Magrelo precisaria aprender como se brinca com uma garota. Ele e Pablo tinham brincadeiras muito físicas nas quais o dragão o derrubava no chão e eles ficavam rolando por horas. Mais de uma vez Magrelo tentou fazer esse mesmo jogo comigo e levou uma bronca disciplinadora, pois poderia muito bem quebrar uma costela minha com o seu peso. Seria difícil conseguir socorro caso isso acontecesse, até então eu não havia notado como eu me tornei a única pessoa do reino que sabe da existência de tal dragão.
Ele se tornou uma boa companhia para mim e o responsável pela hora mais divertida do meu dia.

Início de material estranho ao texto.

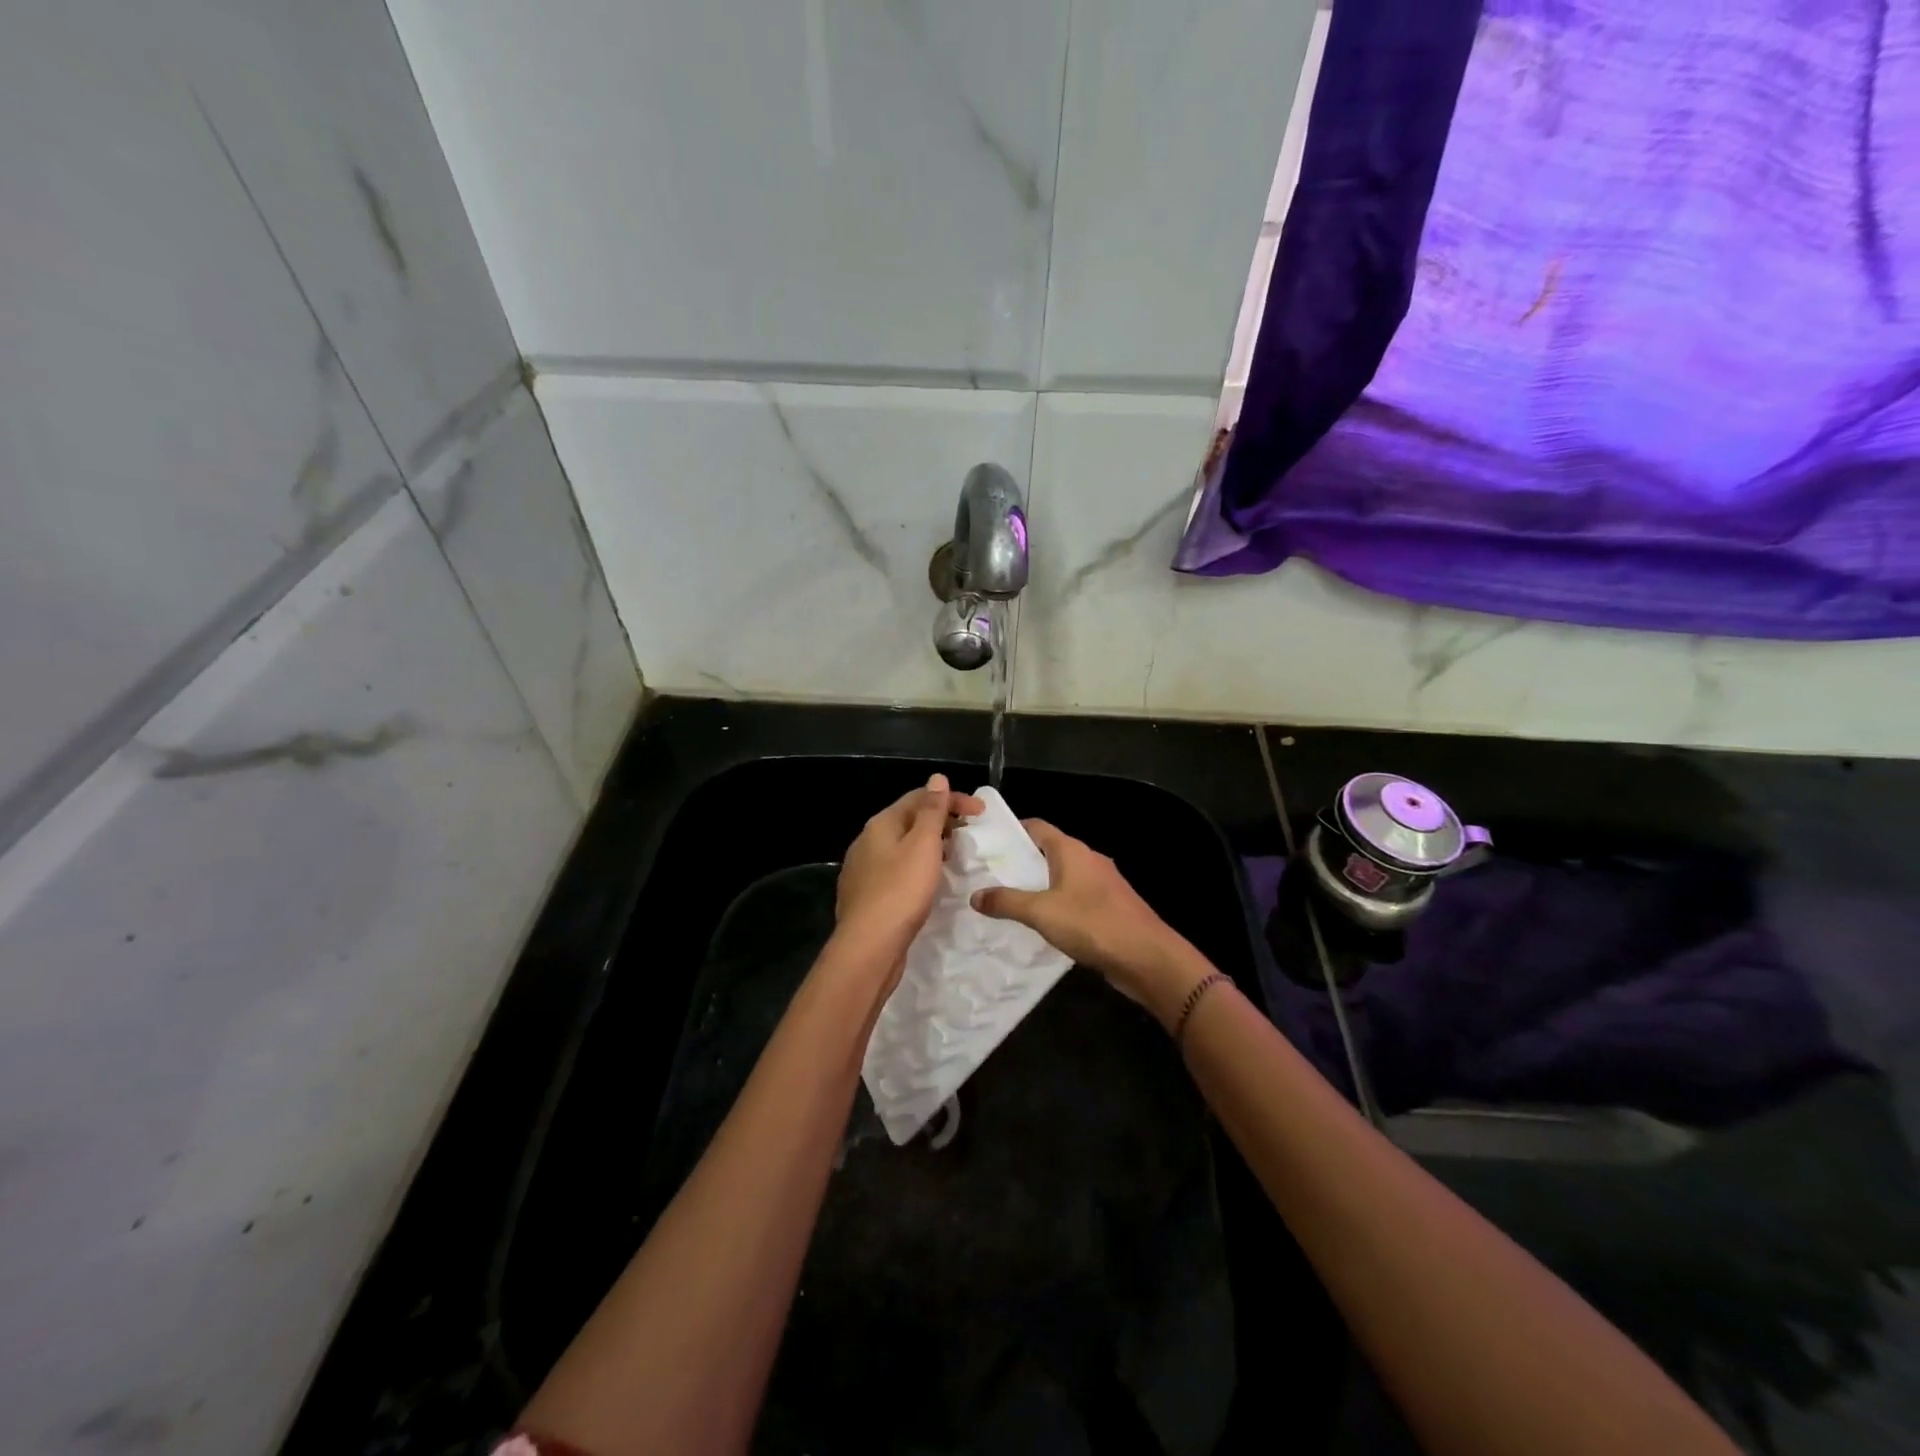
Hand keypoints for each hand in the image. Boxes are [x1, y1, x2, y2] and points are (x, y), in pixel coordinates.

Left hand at [834, 774, 983, 973]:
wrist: (868, 947)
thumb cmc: (901, 891)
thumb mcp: (923, 846)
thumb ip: (932, 811)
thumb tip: (936, 778)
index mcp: (881, 824)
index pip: (919, 798)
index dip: (952, 799)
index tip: (981, 813)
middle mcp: (867, 841)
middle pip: (909, 821)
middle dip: (941, 822)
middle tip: (969, 835)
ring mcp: (863, 870)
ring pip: (902, 847)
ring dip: (929, 846)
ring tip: (954, 858)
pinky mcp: (867, 896)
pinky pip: (896, 871)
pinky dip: (917, 868)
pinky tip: (929, 883)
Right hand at [971, 820, 1211, 1029]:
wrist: (1147, 957)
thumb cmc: (1092, 924)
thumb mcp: (1041, 912)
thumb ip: (1006, 902)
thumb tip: (975, 895)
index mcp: (1072, 850)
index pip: (1037, 827)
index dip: (1012, 831)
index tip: (987, 844)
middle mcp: (1088, 859)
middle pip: (1049, 851)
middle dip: (1021, 862)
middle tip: (990, 876)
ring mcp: (1103, 883)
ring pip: (1063, 876)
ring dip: (1039, 885)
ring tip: (1010, 901)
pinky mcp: (1110, 907)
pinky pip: (1076, 897)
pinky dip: (1058, 903)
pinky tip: (1043, 924)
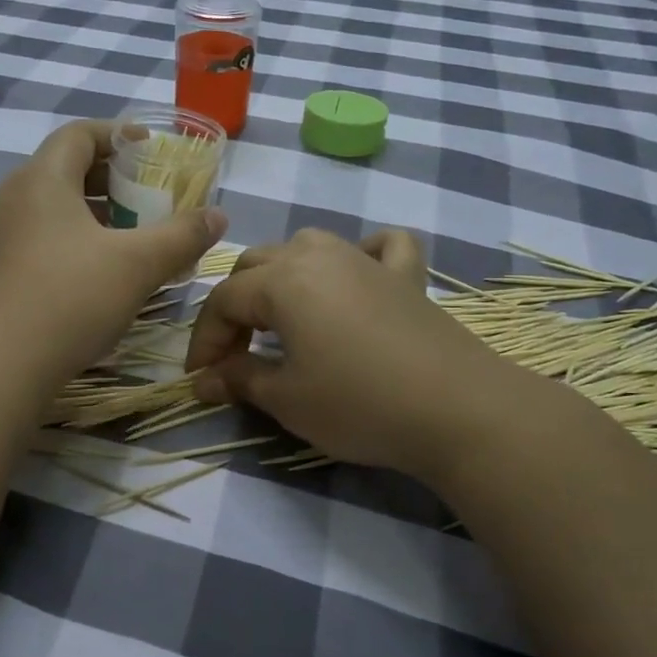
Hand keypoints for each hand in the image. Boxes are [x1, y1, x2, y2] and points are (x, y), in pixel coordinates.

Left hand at [0, 120, 227, 389]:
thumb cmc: (71, 299)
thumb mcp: (138, 265)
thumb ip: (182, 235)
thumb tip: (218, 215)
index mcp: (42, 179)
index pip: (79, 134)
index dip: (118, 136)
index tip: (150, 152)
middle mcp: (12, 198)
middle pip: (64, 169)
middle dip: (110, 180)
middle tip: (146, 200)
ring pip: (50, 208)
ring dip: (91, 214)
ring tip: (127, 239)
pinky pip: (37, 238)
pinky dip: (70, 241)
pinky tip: (94, 275)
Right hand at [186, 228, 555, 483]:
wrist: (457, 410)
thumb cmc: (358, 403)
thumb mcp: (285, 399)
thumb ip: (238, 379)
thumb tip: (203, 380)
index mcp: (282, 280)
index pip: (223, 301)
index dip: (204, 341)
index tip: (200, 379)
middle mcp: (318, 255)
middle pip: (256, 266)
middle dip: (236, 308)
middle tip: (236, 355)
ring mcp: (366, 260)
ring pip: (307, 246)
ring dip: (283, 276)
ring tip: (282, 316)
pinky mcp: (407, 276)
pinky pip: (379, 247)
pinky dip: (362, 254)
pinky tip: (358, 275)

A hora mais chata do dia, certamente é a escola. Ao contrário do que eu imaginara, ninguém tocou no assunto de Pablo na minha frente, ao invés disso, se instaurou uma espécie de acordo mudo em que ninguém comenta assuntos ruins perto de mim, ninguém me contradiz, todos são extremamente simpáticos e dispostos a fazer qualquer favor para mim. Agradeço o esforço deles, mas gostaria muito que eles simplesmente agissem normalmente.
Na saída da escola, uma mulher do alto do seus quarenta anos me esperava do lado de fora da escola, se aproximou de mim sorridente, tentei lembrar se conhecia aquele rosto de algum lugar, sem sucesso:
— Senhorita Melissa? — Perguntou.
Eu já havia aprendido que era um mau presságio sempre que chamavam uma camponesa de "senhorita".
— Sim. — Respondi.
— Poderíamos conversar, só um minutinho?
— Sobre o que seria?
— Sobre tudo — respondeu.
Puxou um crachá da bolsa que dizia "Anna Bea, jornal de Amberlin" e mostrou para mim.
— Não. — respondi e saí andando o mais rápido o que consegui. A insistente jornalista caminhou logo atrás de mim, me perseguindo esbaforida.
— Só uma palavrinha. Todos nós gostaríamos de saber mais sobre a sua história de amor com o Pablo, ele era muito querido por todo o reino.
— Não quero falar — continuei andando.
— Você não teria uma mensagem para mandar às centenas de fãs que choram com sua perda?
— Não.
— Você sentia muitos ciúmes do Pablo?
— Não quero falar.
— Você se sentiu traída quando notou que ele não lhe deixou nada de herança?
Uma voz imponente surgiu atrás de mim e da jornalista maldosa:
— Ela não quer falar.
Paramos de andar e procuramos a dona da voz. Imponente, em pé, com uma expressão severa no rosto, estava a última pessoa que eu esperava encontrar naquele momento: princesa Isabel.